Set in Wales in 1905, Apostle stars Thomas Richardson as Dan Stevens, a former Christian missionary who embarks for a remote island where his sister has been kidnapped by a malicious religious cult. He poses as a convert to gain the cult’s trust and eventually realizes it was founded by three convicts who preach that the cult remains fertile through blood sacrifice. But since there are only a limited number of animals on the island, they feel compelled to turn to human sacrifice.
Directed by Ari Aster, Hereditary is a horrific family drama set atop a supernatural framework. Toni Collette stars as Annie, a wife and mother whose own mother, Ellen, has just passed away before movie begins. As more about Ellen’s history and her effect on the rest of the family is revealed, past traumas are brought to the surface in terrifying ways. Is Annie losing her mind, or is there really something unnatural going on in the family’s home since her mother’s death? And what horror did Ellen leave behind for her family to inherit?

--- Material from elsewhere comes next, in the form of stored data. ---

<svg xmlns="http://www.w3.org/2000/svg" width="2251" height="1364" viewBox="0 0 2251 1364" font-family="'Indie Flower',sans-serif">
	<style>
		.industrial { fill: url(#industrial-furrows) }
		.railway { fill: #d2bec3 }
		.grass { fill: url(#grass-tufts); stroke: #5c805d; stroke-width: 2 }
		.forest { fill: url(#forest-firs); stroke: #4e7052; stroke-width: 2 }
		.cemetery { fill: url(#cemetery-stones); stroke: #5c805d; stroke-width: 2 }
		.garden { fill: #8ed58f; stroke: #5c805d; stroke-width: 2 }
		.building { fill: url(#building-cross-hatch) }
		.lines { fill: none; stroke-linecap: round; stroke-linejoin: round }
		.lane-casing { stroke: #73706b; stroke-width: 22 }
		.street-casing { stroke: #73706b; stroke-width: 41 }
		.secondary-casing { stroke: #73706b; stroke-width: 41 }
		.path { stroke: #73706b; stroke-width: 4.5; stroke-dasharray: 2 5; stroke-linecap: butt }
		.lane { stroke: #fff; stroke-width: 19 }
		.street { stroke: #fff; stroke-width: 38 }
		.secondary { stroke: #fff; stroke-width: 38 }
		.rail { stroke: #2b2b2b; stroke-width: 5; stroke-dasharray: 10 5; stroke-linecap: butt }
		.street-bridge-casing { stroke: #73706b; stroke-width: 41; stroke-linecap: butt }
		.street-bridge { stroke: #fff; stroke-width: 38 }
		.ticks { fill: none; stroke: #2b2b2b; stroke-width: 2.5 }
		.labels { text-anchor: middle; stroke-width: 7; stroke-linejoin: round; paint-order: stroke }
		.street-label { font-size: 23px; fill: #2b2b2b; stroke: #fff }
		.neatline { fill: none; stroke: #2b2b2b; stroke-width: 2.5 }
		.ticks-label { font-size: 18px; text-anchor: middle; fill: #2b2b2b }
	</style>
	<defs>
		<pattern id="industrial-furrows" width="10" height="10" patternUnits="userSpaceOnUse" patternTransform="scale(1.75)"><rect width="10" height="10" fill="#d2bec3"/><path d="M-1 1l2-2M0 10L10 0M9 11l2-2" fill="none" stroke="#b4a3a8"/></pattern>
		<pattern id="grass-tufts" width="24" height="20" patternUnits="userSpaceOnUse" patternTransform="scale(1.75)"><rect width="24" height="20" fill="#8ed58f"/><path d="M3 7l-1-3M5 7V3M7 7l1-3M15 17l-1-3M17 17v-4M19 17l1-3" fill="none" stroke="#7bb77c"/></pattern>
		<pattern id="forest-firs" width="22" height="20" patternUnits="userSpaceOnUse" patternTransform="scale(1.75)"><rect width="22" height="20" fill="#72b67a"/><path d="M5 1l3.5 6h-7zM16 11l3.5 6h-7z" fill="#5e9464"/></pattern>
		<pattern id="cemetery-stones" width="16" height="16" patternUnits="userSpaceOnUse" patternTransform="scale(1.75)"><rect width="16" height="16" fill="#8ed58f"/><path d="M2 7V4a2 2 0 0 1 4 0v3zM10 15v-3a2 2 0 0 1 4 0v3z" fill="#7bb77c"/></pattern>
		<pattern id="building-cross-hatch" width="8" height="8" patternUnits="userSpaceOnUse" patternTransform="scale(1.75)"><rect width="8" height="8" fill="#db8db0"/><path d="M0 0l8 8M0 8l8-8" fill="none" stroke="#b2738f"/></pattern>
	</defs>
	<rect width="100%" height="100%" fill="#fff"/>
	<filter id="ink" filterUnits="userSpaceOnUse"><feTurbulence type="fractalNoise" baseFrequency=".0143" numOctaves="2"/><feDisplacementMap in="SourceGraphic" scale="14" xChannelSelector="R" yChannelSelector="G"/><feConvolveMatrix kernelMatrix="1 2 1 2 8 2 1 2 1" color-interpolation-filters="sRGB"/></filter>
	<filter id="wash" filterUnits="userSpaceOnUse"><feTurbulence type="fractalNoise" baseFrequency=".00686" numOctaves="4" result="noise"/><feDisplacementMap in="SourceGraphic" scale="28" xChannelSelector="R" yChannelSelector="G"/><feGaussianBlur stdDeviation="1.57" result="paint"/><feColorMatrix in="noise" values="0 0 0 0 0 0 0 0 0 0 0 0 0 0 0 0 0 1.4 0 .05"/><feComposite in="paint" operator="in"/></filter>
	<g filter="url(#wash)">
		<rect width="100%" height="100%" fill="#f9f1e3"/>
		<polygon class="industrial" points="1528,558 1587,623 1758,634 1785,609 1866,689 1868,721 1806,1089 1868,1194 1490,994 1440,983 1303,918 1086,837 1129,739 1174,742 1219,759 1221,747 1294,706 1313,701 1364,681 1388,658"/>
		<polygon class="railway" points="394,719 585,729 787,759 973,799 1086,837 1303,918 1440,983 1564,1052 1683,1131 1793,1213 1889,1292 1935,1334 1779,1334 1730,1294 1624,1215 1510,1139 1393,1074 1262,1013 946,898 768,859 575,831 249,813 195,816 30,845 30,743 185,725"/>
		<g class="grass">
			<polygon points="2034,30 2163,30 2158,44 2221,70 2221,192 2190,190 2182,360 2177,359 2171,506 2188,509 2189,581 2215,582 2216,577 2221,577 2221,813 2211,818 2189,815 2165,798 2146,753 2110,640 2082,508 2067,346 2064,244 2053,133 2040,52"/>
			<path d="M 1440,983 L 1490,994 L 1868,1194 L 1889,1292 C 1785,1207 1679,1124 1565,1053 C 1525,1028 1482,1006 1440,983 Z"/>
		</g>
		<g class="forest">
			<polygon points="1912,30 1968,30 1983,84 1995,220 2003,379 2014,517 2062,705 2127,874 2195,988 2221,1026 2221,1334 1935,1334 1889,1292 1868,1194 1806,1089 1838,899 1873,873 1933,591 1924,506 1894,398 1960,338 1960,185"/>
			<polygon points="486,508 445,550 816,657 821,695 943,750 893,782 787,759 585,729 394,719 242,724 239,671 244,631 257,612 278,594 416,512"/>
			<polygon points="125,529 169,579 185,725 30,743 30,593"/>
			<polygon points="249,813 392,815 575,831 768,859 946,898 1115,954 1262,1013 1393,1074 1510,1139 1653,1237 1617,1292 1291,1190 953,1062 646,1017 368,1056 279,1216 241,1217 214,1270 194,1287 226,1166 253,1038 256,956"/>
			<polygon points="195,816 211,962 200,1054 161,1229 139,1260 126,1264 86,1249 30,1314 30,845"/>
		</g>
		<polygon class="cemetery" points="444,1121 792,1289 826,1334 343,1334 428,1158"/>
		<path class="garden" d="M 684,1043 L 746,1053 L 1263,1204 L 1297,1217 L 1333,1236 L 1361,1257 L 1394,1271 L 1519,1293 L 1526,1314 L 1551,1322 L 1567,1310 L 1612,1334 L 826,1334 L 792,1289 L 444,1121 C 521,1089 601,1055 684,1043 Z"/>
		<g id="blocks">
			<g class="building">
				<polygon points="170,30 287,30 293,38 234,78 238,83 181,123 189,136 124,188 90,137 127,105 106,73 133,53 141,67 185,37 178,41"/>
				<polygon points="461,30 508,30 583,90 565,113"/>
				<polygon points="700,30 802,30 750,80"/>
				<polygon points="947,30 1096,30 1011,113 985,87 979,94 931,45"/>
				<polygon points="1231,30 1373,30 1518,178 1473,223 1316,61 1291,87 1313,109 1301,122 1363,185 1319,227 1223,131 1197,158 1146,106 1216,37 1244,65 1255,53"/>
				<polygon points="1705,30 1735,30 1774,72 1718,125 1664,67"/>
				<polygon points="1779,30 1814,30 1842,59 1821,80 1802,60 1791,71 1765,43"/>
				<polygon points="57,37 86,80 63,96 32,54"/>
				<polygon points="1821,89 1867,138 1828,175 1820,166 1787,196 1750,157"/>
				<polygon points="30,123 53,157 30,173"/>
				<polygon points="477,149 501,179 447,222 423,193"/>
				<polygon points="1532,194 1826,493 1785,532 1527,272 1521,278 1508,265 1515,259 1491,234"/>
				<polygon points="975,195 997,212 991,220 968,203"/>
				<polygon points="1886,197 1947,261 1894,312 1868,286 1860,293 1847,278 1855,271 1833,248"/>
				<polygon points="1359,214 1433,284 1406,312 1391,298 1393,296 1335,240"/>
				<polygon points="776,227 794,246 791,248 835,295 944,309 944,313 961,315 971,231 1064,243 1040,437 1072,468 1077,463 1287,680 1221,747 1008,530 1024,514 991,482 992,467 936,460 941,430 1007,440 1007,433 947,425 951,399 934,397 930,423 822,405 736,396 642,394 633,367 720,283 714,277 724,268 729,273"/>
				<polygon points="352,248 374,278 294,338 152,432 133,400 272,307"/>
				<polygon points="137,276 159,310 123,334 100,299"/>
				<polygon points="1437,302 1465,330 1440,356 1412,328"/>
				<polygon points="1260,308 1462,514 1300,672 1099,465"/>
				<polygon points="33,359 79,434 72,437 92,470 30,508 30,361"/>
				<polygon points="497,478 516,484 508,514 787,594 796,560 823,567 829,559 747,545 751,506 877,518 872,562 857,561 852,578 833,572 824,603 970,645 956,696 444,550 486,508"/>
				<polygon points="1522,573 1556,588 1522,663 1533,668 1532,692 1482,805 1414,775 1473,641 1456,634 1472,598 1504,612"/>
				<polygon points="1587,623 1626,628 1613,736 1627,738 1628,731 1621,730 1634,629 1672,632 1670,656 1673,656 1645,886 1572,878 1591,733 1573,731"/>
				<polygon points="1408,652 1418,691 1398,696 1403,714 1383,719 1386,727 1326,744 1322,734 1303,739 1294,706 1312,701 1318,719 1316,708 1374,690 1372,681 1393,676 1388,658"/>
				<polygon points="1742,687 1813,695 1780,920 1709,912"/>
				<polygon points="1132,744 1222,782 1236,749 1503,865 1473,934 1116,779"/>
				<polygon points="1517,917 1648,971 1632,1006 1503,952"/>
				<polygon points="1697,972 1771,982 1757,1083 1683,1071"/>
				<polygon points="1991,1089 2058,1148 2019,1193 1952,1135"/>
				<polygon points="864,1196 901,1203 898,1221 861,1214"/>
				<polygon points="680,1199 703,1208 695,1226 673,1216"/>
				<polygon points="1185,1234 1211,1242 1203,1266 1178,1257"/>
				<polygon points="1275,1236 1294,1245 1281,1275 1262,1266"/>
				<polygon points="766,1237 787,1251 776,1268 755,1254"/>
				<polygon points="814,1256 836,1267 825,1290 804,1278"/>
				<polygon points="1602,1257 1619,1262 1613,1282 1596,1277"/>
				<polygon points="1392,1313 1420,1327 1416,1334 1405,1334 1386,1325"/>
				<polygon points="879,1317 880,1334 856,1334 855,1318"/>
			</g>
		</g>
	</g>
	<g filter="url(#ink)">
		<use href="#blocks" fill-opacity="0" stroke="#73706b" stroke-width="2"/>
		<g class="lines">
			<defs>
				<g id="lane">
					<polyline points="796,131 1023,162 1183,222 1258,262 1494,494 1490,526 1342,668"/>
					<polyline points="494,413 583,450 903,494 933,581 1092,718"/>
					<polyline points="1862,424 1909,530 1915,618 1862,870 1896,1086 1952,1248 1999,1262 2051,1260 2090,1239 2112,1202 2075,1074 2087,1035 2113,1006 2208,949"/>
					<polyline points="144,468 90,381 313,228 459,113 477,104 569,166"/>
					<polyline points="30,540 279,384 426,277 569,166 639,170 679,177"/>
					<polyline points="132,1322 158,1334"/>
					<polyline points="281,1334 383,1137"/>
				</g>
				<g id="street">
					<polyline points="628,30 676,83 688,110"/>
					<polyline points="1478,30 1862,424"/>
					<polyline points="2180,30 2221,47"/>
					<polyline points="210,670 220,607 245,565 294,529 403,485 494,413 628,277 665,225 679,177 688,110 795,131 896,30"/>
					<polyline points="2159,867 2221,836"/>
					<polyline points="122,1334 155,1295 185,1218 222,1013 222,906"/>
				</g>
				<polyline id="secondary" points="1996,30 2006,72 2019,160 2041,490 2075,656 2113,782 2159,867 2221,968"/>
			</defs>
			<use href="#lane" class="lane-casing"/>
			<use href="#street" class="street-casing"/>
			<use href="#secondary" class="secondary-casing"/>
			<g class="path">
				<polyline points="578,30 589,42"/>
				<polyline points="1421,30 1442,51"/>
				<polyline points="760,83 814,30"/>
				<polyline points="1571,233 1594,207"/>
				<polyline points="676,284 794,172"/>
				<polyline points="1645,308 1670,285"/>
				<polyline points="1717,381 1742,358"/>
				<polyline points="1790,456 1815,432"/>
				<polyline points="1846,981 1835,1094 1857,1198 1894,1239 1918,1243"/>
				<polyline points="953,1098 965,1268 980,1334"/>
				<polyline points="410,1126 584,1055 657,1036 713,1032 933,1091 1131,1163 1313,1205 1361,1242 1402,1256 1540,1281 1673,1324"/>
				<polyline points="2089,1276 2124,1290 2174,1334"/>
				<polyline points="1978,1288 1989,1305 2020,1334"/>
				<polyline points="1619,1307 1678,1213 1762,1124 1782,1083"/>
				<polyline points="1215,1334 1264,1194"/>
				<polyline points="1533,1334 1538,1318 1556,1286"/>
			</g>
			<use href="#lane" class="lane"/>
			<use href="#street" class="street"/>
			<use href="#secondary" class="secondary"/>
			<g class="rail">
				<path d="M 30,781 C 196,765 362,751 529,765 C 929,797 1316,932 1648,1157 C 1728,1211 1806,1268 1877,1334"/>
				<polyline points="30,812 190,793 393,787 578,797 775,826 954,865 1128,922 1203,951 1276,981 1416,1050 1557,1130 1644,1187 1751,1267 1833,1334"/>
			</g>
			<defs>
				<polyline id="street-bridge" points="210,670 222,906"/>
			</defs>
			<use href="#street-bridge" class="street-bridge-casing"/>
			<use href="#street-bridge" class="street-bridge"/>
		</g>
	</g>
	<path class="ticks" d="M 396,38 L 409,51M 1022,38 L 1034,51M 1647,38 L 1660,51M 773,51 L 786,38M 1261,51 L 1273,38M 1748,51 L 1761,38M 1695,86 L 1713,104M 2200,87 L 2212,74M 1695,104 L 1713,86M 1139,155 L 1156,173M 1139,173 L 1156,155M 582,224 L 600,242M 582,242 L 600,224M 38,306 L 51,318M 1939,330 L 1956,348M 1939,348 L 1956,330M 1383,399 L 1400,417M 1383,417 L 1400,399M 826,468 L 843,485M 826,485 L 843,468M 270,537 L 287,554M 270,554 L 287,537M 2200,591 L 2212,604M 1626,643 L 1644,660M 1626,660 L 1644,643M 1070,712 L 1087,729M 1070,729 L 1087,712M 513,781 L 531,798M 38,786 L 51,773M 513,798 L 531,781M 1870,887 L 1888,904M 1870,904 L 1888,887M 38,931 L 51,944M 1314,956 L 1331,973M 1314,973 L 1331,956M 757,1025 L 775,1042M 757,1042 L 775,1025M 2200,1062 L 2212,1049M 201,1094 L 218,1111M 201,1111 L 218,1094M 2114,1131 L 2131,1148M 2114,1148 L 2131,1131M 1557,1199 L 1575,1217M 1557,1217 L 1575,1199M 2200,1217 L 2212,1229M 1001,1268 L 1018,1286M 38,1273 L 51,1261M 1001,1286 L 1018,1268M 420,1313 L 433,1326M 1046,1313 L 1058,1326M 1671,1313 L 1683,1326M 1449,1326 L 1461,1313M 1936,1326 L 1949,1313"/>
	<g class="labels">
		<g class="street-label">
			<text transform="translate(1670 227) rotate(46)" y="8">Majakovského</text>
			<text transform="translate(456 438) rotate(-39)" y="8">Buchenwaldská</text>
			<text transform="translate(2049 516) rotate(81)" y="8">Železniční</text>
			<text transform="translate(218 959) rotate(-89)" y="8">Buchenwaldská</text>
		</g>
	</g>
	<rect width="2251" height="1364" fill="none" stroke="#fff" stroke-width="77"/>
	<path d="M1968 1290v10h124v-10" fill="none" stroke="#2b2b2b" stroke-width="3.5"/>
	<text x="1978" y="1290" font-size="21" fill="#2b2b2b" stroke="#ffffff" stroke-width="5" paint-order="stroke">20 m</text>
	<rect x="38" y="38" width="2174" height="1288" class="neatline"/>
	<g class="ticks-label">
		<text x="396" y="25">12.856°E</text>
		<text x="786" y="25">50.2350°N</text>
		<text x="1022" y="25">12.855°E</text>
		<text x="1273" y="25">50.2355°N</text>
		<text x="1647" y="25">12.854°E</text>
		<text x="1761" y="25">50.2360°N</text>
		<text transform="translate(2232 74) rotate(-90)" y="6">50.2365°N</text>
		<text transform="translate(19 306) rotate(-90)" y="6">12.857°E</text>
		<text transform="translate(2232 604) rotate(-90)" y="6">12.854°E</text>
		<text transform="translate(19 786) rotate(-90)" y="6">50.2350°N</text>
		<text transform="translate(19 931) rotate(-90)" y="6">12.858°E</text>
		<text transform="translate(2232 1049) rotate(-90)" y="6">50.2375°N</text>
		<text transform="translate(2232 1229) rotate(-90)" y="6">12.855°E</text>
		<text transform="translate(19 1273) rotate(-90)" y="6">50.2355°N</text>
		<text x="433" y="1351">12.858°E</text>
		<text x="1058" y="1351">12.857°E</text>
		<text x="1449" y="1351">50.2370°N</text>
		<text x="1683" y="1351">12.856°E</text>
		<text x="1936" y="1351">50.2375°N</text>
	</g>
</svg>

Reminiscent in some ways of The Wicker Man, Midsommar is set in northern Sweden at the height of summertime, when the sun hardly ever sets. Dani (Florence Pugh) and Christian (Jack Reynor) are a young American couple whose relationship is in tatters. Christian is ready to break up with Dani, but he backpedals when Dani’s sister commits a murder-suicide involving their parents. Emotionally shattered, Dani joins Christian and his friends on a trip to a Swedish commune rife with ancient traditions. The bright and cheery atmosphere gradually turns sinister as the commune holds a festival occurring once every 90 years. Dani and Christian’s already broken relationship serves as the foundation for a physically and psychologically horrifying ordeal as the commune’s darker traditions are put on display.